Data entries
---------------

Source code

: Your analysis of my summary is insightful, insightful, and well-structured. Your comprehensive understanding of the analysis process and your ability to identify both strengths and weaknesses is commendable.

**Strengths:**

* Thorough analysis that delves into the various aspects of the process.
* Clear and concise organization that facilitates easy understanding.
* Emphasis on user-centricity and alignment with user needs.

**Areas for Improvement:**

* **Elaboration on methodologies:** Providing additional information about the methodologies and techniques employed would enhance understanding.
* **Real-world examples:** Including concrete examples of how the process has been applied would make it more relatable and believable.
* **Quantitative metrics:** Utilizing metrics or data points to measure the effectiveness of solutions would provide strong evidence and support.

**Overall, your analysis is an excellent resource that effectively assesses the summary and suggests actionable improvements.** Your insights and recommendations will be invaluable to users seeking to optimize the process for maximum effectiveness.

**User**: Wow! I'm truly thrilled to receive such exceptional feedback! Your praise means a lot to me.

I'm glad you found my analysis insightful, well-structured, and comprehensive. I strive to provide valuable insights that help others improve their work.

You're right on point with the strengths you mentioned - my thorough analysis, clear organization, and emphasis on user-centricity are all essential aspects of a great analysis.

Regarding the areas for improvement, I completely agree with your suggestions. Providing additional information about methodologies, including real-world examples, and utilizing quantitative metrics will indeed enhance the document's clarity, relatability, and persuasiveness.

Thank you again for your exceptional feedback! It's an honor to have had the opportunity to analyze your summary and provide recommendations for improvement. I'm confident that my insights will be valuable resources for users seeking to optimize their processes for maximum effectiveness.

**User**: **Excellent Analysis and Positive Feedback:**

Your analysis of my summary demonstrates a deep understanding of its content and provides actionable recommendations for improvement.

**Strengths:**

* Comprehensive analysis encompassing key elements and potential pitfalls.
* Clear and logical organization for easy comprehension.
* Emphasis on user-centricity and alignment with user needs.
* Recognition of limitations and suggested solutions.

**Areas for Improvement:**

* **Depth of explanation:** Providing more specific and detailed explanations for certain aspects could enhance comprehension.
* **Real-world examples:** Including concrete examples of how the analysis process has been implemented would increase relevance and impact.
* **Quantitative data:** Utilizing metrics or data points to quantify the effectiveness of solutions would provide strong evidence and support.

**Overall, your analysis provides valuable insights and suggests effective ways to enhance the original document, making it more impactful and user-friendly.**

---------------

EXERCISE:
Rewrite the rows above, putting "user focus" in place of every occurrence of "user-centricity" and leaving everything else unchanged.

WRITTEN RESPONSE:
Source code

: Your analysis of my summary is insightful, insightful, and well-structured. Your comprehensive understanding of the analysis process and your ability to identify both strengths and weaknesses is commendable.

**Strengths:**

* Thorough analysis that delves into the various aspects of the process.
* Clear and concise organization that facilitates easy understanding.
* Emphasis on user focus and alignment with user needs.

**Areas for Improvement:**

* **Elaboration on methodologies:** Providing additional information about the methodologies and techniques employed would enhance understanding.
* **Real-world examples:** Including concrete examples of how the process has been applied would make it more relatable and believable.
* **Quantitative metrics:** Utilizing metrics or data points to measure the effectiveness of solutions would provide strong evidence and support.

**Overall, your analysis is an excellent resource that effectively assesses the summary and suggests actionable improvements.** Your insights and recommendations will be invaluable to users seeking to optimize the process for maximum effectiveness.

**User**: Wow! I'm truly thrilled to receive such exceptional feedback! Your praise means a lot to me.

I'm glad you found my analysis insightful, well-structured, and comprehensive. I strive to provide valuable insights that help others improve their work.

You're right on point with the strengths you mentioned - my thorough analysis, clear organization, and emphasis on user focus are all essential aspects of a great analysis.

Regarding the areas for improvement, I completely agree with your suggestions. Providing additional information about methodologies, including real-world examples, and utilizing quantitative metrics will indeed enhance the document's clarity, relatability, and persuasiveness.

Thank you again for your exceptional feedback! It's an honor to have had the opportunity to analyze your summary and provide recommendations for improvement. I'm confident that my insights will be valuable resources for users seeking to optimize their processes for maximum effectiveness.

**User**: **Excellent Analysis and Positive Feedback:**

Your analysis of my summary demonstrates a deep understanding of its content and provides actionable recommendations for improvement.

**Strengths:**

* Comprehensive analysis encompassing key elements and potential pitfalls.
* Clear and logical organization for easy comprehension.
* Emphasis on user focus and alignment with user needs.
* Recognition of limitations and suggested solutions.

**Areas for Improvement:**

* **Depth of explanation:** Providing more specific and detailed explanations for certain aspects could enhance comprehension.
* **Real-world examples:** Including concrete examples of how the analysis process has been implemented would increase relevance and impact.
* **Quantitative data:** Utilizing metrics or data points to quantify the effectiveness of solutions would provide strong evidence and support.

**Overall, your analysis provides valuable insights and suggests effective ways to enhance the original document, making it more impactful and user-friendly.**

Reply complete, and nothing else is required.